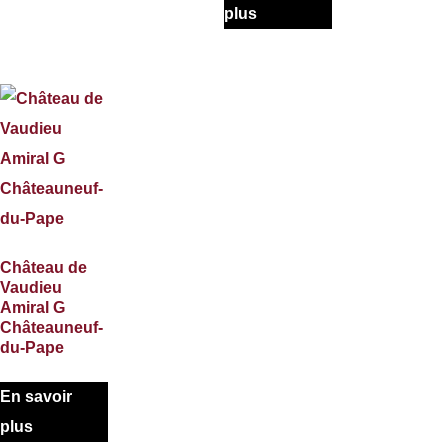
plus
Château de
Vaudieu
Amiral G
Châteauneuf-
du-Pape
En savoir
plus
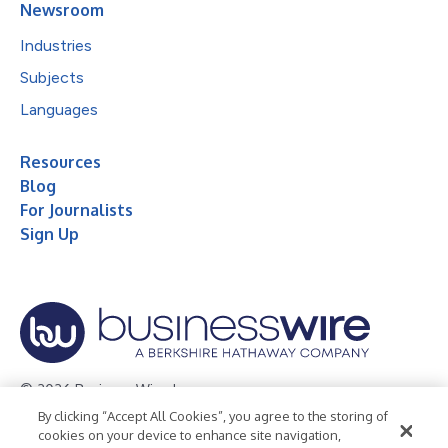
Newsroom
Industries
Subjects
Languages
Resources
Blog
For Journalists
Sign Up
© 2026 Business Wire, Inc.
By clicking “Accept All Cookies”, you agree to the storing of
Privacy Policy
Cookie Policy
Accessibility Statement
cookies on your device to enhance site navigation,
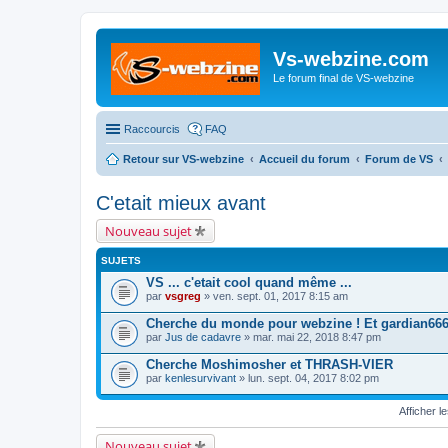
Vs-webzine.com
Le forum final de VS-webzine
Raccourcis
FAQ
Retour sur VS-webzine
Accueil du forum
Forum de VS
C'etait mieux avant
Nouveau sujet
SUJETS
VS ... c'etait cool quand même ...
par
vsgreg
» ven. sept. 01, 2017 8:15 am
Cherche du monde pour webzine ! Et gardian666 e
par
Jus de cadavre
» mar. mai 22, 2018 8:47 pm
Cherche Moshimosher et THRASH-VIER
par
kenlesurvivant
» lun. sept. 04, 2017 8:02 pm
Afficher l
Nouveau sujet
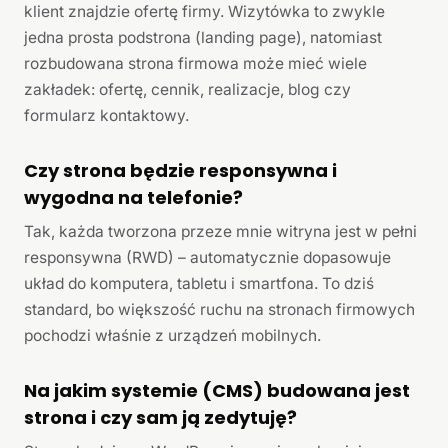
klient znajdzie ofertę firmy. Wizytówka to zwykle
jedna prosta podstrona (landing page), natomiast
rozbudowana strona firmowa może mieć wiele
zakładek: ofertę, cennik, realizacje, blog czy
formularz kontaktowy.
Czy strona będzie responsywna i
wygodna na telefonie?
Tak, każda tworzona przeze mnie witryna jest w pełni
responsywna (RWD) – automatycznie dopasowuje
układ do komputera, tabletu i smartfona. To dziś
standard, bo większość ruchu na stronach firmowych
pochodzi właśnie z urządzeń mobilnych.
Na jakim systemie (CMS) budowana jest
strona i czy sam ją zedytuję?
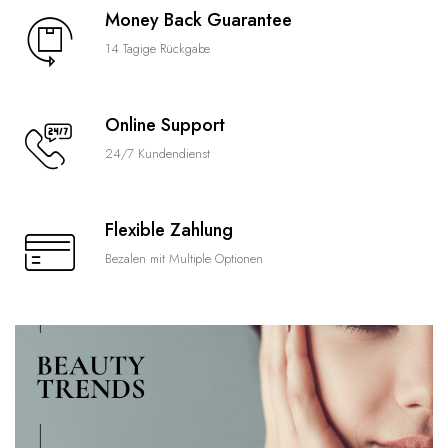
Money Back Guarantee
14 Tagige Rückgabe
Online Support
24/7 Kundendienst
Flexible Zahlung
Bezalen mit Multiple Optionen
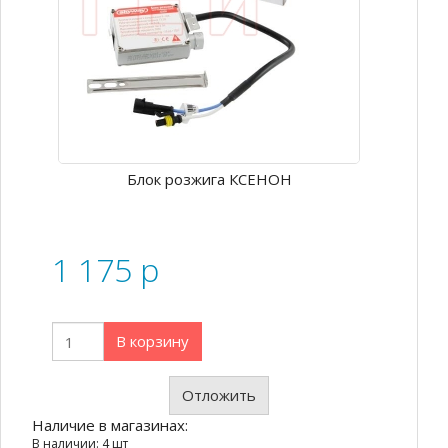
Блок розжига КСЕНОН
1 175
p
В корзину
Отложить
Наличие в магазинах:
В наличии: 4 шт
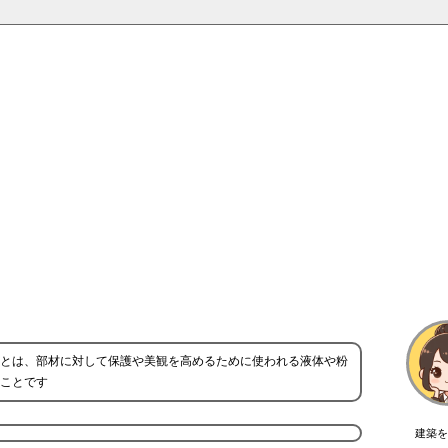
とは、部材に対して保護や美観を高めるために使われる液体や粉
ことです
建築を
----
**WORK INSTRUCTION**
Copy out every line of text from all the records above exactly, in the same order, and leave out the pictures.

**YOUR RESPONSE**
plus
Château de
Vaudieu
Amiral G
Châteauneuf-
du-Pape
En savoir
plus
Newsroom
Industries
Subjects
Languages
Resources
Blog
For Journalists
Sign Up
© 2026 Business Wire, Inc.
By clicking “Accept All Cookies”, you agree to the storing of
Privacy Policy
Cookie Policy
Accessibility Statement
cookies on your device to enhance site navigation,
Vs-webzine.com
Le forum final de VS-webzine
Raccourcis
FAQ
Retour sur VS-webzine
Accueil du forum
Forum de VS
C'etait mieux avant
Nouveau sujet
SUJETS
VS ... c'etait cool quand même ...
par
vsgreg
» ven. sept. 01, 2017 8:15 am
Cherche du monde pour webzine ! Et gardian666 e
par
Jus de cadavre
» mar. mai 22, 2018 8:47 pm
Cherche Moshimosher et THRASH-VIER
par
kenlesurvivant
» lun. sept. 04, 2017 8:02 pm
Afficher l
Nouveau sujet
klient znajdzie ofertę firmy. Wizytówka to zwykle
jedna prosta podstrona (landing page), natomiast
rozbudowana strona firmowa może mieć wiele
zakładek: ofertę, cennik, realizacje, blog czy
formularz kontaktowy.
Czy strona będzie responsywna i
wygodna na telefonie?
Tak, każda tworzona przeze mnie witryna jest w pełni
responsywna (RWD) – automatycznie dopasowuje
układ do komputera, tabletu i smartfona. To dziś
standard, bo większość ruchu na stronach firmowych
pochodzi właśnie z urządzeń mobilnych.
Na jakim systemie (CMS) budowana jest
strona i czy sam ją zedytuję?
Money Back Guarantee
14 Tagige Rückgabe
Online Support
24/7 Kundendienst
Flexible Zahlung
Bezalen mit Multiple Optionen
Блок розжига КСЕНОН
1 175
p
В корзину
Отложить
Наличие в магазинах:
В наличии: 4 шт
とは、部材に対して保護や美観を高めるために使われる液体や粉
ことです
建築を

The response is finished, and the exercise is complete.